Aparat penegak hukum masih melakukan olah tempat kejadian perkara (TKP), pemeriksaan saksi, serta pengumpulan bukti untuk memastikan siapa yang benar-benar terlibat dan siapa yang tidak.

“Aparat harus bekerja profesional. Proses hukum perlu pendalaman. Jadi mari kita tunggu sampai semuanya jelas,” tegasnya.

Ia juga menanggapi soal anggapan bahwa Bupati Mimika sebagai tuan rumah tidak boleh lepas tangan.

Yohanes menjelaskan, sehari sebelumnya Bupati Mimika dan Bupati Puncak yang diwakili oleh Wakil Bupati dan Sekretaris Daerah untuk turun membantu meredam situasi.

Namun, khusus terkait 18 orang yang masih ditahan, ia menekankan bahwa hal tersebut sepenuhnya merupakan ranah hukum.

“Pemerintah tidak bisa mengintervensi proses hukum yang sedang berjalan. Itu harus kita pahami bersama,” imbuhnya.

Yohanes menegaskan, hukum harus ditegakkan secara adil. Jika ada oknum yang terbukti melakukan tindakan anarkis, maka harus diproses sesuai aturan. Sebaliknya, jika tidak terbukti bersalah, maka mereka akan dilepaskan.

Karena itu, ia mengimbau seluruh masyarakat di Kabupaten Mimika maupun Kabupaten Puncak, termasuk kedua kelompok yang sempat berkonflik, untuk menahan diri dan bersabar.

“Jangan sampai muncul aksi balasan hanya karena isu yang belum tentu benar. Semua masih dalam tahap penyelidikan,” ujar Yohanes.

Ia juga berharap aparat keamanan meningkatkan pengamanan di titik-titik rawan guna mencegah eskalasi konflik.

Menurut Yohanes, kehadiran aparat di lapangan bukan untuk menakut-nakuti masyarakat, melainkan memastikan keamanan dan keselamatan bersama.

“Ketika pemerintah dan aparat turun tangan, itu semata-mata untuk menyelamatkan masyarakat. Tidak ada untungnya jika konflik terus berlanjut. Yang rugi adalah kita semua,” tandasnya.

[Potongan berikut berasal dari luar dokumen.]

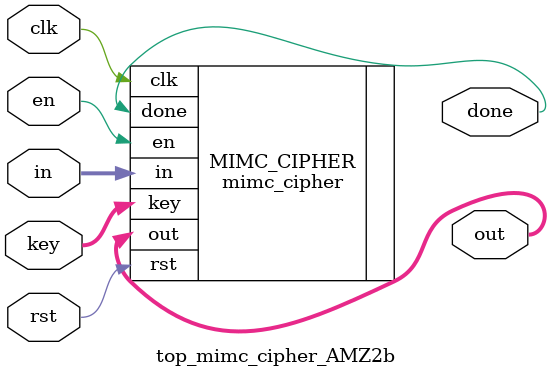
<source format=v>



module top_mimc_cipher_AMZ2b #(
	parameter N_BITS = 254
) (
	input clk,
	input rst,
	input en,
	input  [N_BITS-1:0] in,
	input  [N_BITS-1:0] key,
	output [N_BITS-1:0] out,
	output done
);

mimc_cipher #(
	.N_BITS(N_BITS),
	.GALOIS_MULT_METHOD("barrett"),
	.GALOIS_POW_7_METHOD("parallel"),
	.MIMC_CIPHER_ROUND_METHOD("v1")
) MIMC_CIPHER (
	.clk(clk),
	.rst(rst),
	.en(en),
	.in(in),
	.key(key),
	.out(out),
	.done(done)
);

endmodule

</source>
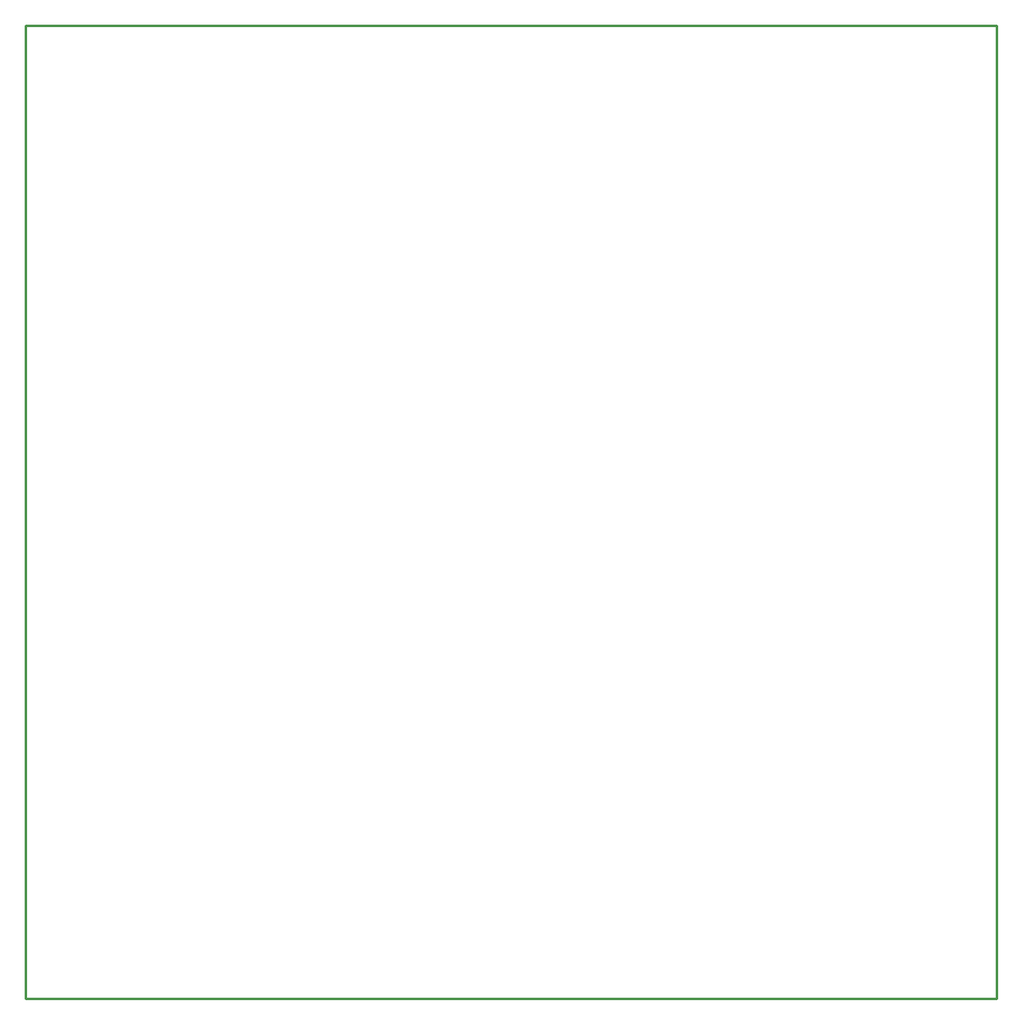
<source format=gko>
G04 Layer_Color=16711935*
%FSLAX25Y25*%
%MOIN*%
G70*
G01*
G75*
%ADD11C,0.01000*%
D11*
X0Y0D02*
X394000D01*
X0D02*
Y394500D01*
X394000D01*
Y0D02*
Y394500D01*
M02*

</source>
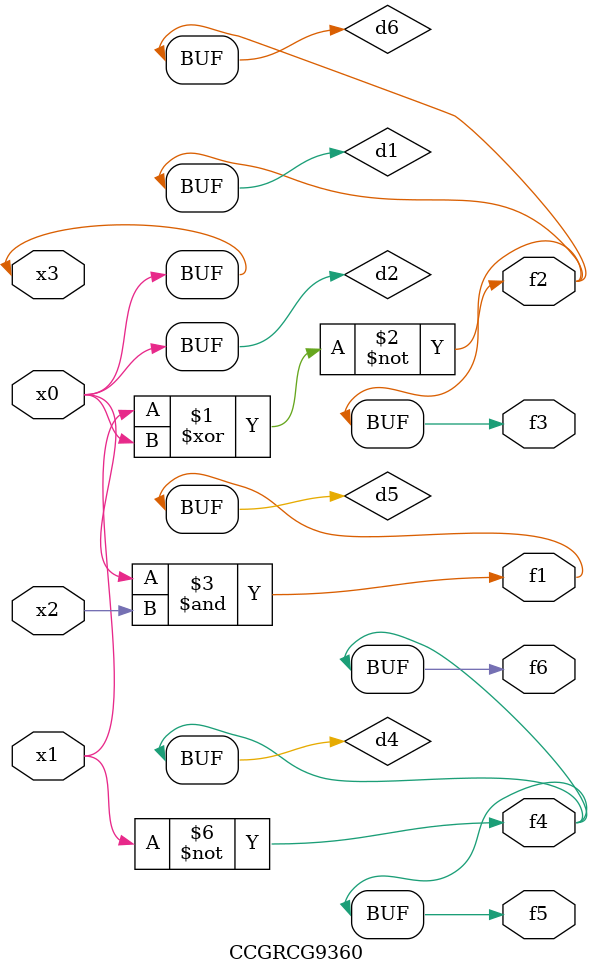
<source format=v>
module CCGRCG9360(
	input x0, x1, x2, x3,
	output f1, f2, f3, f4, f5, f6
);

	wire d1, d2, d3, d4, d5, d6;

	xnor (d1, x1, x3);
	buf (d2, x0, x3);
	nand (d3, x0, x2);
	not (d4, x1);
	nand (d5, d3);
	or (d6, d1);
	assign f1 = d5;
	assign f2 = d6;
	assign f3 = d6;
	assign f4 = d4;
	assign f5 = d4;
	assign f6 = d4;
endmodule

</source>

Yohanes kembali mengajak seluruh pihak untuk tidak mudah terprovokasi dan mempercayakan sepenuhnya proses hukum kepada aparat penegak hukum.

“Intinya, mari kita sabar, tenang, dan tidak terprovokasi. Tunggu proses hukum berjalan. Jika memang tidak bersalah, pasti akan dilepaskan. Yang terpenting sekarang adalah menjaga situasi tetap aman dan damai,” pungkasnya.